Workflow and Challenges

The workflow used for untargeted metabolic profiling starts with sample preparation. When dealing with plant specimens, freeze-drying samples for 2-3 days is essential to remove moisture without the loss of metabolites. Then, samples were reduced to a fine powder through blending and centrifuging. “By breaking down the plant material, you are making the metabolites found in the cells more accessible to the solvents used in metabolite extraction,” elaborated French. “For LC-MS/MS, we used ethanol to extract the metabolites followed by centrifugation to removed particulates. This extracts a wide range of plant secondary metabolites which were the compound classes of interest.”

“After filtration, the ethanol extracts were analyzed using the LC-MS/MS platform,” explained McCullagh. “With a combination of accurate mass analysis, retention time, MS/MS peak matching, and isotope patterns, metabolites could be compared between samples. We identified a number of these by the co-analysis of authentic standards.” Data was processed using offline and online platforms including Progenesis QIMetaboAnalyst, and R.

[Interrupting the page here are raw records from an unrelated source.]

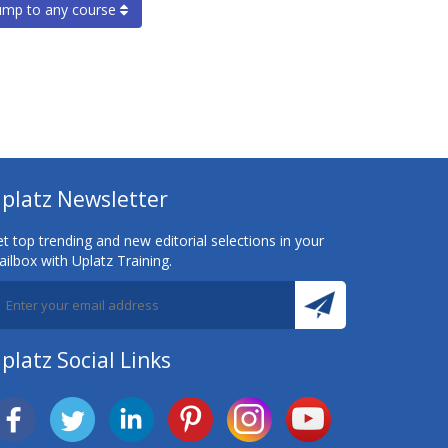
ump to any course
platz Newsletter
t top trending and new editorial selections in your
ilbox with Uplatz Training.
platz Social Links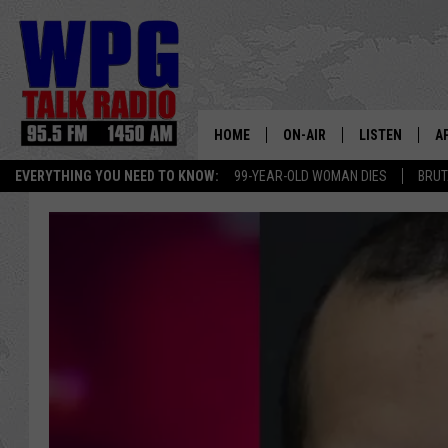
HOME
ON-AIR
LISTEN
A
EVERYTHING YOU NEED TO KNOW:
99-YEAR-OLD WOMAN DIES
BRUT
SCHEDULE
WPG'S MOBILE
D
HARRY HURLEY
WPG ON AMAZ
D
BRIAN KILMEADE
WPG ON GOOG
MARKLEY, VAN CAMP & ROB
WPG ON DEMA
SEAN HANNITY
WPG ON 97.3-
MARK LEVIN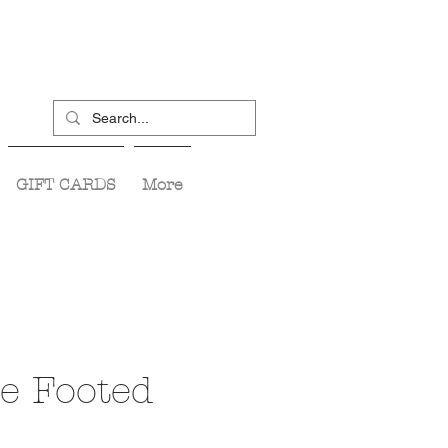
GIFT CARDS
More
e Footed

The greatest challenge French and McCullagh and her team encountered during these profiling studies was the detection of hundreds upon hundreds of compounds that were completely unknown. “We couldn’t identify these compounds by using just LC/MS and publicly available databases,” she said. “Online databases of plant metabolites are far less extensively developed than for mammalian metabolism, leaving us with the majority of compounds well characterized, but not identified,” added James.

With such a wealth of information obtained via untargeted metabolomics, a next step for French and McCullagh would be to look for new anti-microbial compounds in their wild grasses. “In order to do this, we would need to split the samples into fractions, ideally containing individual compounds, and conduct antimicrobial assays to identify whether they show bioactivity,” she concluded.